China-Africa: South Africa Instigates Anti-dumping Action Against China, Malaysia

South Africa has slapped provisional anti-dumping penalties of 62% and 96% respectively on stainless steel kitchen sink imports from China and Malaysia.

The provisional payment was gazetted (published in official government paper) by the International Trade Administration Commission (Itac) earlier this month, and is the latest in the saga involving unlisted local kitchen sink manufacturer Franke Kitchen Systems’ battle against cheap imports.

Franke wants trade measures against cheap and subsidized imports, which it said had severely undercut the price of kitchen sinks in the local market - costing it a chunk of the market share.

Itac found in a preliminary determination that the local industry was suffering material harm as a result of dumping. It also determined a residual subsidy margin of 35% for Malaysian manufacturers that did not participate in the investigation.

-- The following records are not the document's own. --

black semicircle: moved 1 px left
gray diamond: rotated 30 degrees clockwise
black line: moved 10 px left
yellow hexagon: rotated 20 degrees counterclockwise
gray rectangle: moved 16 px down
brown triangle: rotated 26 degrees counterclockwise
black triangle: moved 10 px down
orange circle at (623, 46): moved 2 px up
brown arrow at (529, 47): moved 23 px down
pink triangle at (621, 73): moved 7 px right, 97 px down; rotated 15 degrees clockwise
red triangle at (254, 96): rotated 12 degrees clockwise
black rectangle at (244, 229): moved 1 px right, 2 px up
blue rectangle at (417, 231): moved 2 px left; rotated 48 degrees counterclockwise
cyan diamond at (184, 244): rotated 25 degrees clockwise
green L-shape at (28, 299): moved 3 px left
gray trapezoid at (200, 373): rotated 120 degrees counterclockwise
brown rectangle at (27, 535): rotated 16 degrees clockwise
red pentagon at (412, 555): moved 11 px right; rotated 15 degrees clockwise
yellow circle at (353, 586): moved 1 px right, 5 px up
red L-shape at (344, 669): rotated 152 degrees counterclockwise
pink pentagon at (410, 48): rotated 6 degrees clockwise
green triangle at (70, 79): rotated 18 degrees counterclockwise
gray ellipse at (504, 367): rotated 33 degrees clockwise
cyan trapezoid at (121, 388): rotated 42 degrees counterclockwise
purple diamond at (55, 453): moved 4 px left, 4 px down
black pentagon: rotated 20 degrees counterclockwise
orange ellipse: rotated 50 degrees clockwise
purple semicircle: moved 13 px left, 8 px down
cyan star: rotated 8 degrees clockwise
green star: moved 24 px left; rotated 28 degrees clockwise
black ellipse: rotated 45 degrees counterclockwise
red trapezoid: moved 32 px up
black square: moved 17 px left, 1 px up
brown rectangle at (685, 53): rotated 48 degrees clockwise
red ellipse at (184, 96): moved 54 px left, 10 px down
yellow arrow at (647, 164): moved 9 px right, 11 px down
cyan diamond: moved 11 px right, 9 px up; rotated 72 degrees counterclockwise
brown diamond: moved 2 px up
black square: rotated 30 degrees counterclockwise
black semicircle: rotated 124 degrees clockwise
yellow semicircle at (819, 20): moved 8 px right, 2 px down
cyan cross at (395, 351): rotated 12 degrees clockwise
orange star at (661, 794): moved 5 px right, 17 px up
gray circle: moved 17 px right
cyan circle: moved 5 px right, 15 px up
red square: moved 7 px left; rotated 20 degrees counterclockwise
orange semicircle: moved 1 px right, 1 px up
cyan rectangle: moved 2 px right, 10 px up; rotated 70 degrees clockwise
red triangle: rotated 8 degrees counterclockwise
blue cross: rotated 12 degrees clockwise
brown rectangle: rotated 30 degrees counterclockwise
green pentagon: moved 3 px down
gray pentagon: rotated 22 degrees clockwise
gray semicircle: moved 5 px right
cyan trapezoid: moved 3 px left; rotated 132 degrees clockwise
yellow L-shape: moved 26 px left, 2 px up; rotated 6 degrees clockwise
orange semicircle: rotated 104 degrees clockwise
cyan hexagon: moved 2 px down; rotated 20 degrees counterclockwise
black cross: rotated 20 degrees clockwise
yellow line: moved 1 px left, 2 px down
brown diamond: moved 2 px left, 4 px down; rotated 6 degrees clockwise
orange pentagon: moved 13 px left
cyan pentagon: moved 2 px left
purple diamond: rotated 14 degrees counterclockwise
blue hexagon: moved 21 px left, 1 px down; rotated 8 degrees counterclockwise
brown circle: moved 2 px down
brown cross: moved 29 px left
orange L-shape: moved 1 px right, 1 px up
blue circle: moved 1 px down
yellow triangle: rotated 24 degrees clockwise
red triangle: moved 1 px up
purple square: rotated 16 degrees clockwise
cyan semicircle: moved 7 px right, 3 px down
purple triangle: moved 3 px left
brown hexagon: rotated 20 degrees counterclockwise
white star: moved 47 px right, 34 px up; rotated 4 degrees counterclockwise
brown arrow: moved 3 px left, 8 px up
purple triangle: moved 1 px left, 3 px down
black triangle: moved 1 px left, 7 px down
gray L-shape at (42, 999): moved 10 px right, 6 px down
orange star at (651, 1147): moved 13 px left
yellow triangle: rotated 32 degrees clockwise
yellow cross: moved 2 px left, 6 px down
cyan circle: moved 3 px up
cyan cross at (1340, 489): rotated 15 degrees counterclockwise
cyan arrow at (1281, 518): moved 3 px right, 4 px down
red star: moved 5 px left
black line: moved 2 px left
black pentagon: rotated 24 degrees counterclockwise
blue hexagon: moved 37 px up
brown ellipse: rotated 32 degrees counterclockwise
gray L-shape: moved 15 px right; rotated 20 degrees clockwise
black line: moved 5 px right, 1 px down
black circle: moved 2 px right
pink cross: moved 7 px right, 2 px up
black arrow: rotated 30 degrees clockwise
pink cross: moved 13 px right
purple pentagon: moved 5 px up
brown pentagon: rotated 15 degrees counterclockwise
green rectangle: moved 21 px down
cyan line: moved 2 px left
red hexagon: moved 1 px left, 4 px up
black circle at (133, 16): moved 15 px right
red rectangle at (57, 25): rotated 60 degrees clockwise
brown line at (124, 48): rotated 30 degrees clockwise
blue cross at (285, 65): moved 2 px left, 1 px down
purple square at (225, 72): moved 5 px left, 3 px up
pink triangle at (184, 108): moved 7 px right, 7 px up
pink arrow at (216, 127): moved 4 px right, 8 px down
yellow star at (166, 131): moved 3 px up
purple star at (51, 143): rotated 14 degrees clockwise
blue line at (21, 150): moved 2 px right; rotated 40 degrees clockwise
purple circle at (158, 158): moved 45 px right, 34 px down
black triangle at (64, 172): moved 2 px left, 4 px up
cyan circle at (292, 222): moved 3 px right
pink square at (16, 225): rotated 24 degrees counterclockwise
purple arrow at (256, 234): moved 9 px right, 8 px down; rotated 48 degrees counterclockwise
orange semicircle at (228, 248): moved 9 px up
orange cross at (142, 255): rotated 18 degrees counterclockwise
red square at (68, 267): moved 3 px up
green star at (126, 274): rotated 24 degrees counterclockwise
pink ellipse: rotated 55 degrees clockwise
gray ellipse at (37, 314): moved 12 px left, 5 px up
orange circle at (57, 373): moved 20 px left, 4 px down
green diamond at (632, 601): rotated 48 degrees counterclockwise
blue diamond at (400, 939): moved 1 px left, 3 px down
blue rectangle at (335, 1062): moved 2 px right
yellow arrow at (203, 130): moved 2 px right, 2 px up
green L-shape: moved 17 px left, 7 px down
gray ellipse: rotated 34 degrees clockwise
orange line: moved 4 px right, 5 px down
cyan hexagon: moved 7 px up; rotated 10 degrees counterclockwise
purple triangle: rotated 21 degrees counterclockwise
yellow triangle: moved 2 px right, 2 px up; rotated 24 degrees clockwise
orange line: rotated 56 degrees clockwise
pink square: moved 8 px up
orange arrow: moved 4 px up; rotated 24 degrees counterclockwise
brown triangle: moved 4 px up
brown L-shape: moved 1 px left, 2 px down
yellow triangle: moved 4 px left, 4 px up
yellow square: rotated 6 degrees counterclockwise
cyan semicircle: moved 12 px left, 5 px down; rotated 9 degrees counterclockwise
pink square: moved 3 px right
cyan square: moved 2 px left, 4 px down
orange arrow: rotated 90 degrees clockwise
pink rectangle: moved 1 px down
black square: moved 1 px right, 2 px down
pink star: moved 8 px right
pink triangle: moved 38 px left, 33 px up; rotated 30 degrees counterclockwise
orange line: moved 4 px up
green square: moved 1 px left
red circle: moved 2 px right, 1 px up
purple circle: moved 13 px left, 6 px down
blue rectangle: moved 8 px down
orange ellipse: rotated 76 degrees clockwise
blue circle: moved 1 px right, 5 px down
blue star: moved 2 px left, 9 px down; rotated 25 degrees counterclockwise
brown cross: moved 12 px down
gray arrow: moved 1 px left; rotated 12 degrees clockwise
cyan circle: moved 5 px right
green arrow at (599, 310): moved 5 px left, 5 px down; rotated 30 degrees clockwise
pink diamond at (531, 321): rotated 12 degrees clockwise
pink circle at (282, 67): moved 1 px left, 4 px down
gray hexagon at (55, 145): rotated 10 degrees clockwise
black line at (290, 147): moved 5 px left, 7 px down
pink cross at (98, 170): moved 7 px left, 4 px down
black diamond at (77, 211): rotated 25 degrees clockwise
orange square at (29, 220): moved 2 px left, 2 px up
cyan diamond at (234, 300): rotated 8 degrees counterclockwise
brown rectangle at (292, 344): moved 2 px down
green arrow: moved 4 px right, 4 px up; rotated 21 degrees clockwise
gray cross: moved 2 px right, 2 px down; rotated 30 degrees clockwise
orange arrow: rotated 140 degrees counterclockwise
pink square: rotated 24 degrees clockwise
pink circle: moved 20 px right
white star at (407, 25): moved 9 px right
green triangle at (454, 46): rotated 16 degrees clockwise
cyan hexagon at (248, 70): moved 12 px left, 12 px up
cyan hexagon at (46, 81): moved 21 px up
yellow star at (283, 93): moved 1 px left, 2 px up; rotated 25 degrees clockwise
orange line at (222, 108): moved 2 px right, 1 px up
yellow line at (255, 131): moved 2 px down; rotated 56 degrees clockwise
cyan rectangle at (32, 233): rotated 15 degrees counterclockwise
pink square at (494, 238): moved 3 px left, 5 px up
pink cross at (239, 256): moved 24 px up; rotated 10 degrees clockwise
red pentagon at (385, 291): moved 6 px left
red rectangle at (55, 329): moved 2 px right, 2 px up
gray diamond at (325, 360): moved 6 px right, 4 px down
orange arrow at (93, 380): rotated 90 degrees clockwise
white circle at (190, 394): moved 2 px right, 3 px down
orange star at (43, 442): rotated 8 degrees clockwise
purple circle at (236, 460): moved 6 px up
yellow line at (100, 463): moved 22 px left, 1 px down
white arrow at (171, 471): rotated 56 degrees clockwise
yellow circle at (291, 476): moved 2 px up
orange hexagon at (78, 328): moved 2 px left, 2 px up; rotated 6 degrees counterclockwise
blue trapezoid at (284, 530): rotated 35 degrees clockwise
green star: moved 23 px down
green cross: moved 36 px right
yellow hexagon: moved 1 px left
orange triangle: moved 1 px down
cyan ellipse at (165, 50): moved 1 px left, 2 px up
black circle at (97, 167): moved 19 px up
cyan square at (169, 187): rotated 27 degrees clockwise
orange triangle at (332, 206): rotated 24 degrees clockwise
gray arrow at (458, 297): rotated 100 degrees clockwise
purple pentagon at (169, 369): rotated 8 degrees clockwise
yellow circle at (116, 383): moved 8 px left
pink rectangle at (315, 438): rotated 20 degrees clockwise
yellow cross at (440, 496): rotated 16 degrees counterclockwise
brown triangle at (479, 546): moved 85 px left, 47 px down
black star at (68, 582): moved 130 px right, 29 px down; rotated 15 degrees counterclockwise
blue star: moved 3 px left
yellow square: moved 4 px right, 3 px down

While the dumping duties for the two countries are relatively high, lower levels of duties have been imposed on two individual Chinese companies and one Malaysian company that had participated in an investigation conducted by Itac in those countries at the end of last year.

The companies are presumed to be the predominant exporters of the kitchen sinks into the southern African market.

This is only the third time that provisional dumping duties have been awarded to a local manufacturer against imports from China, since South Africa granted that country market economy status two years ago and agreed to enhance debate with China on dumping investigations.

Previously, provisional duties had been awarded in complaints against the dumping of polyvinyl chloride and welded steel chain. The provisional anti-dumping payment will give Franke temporary respite.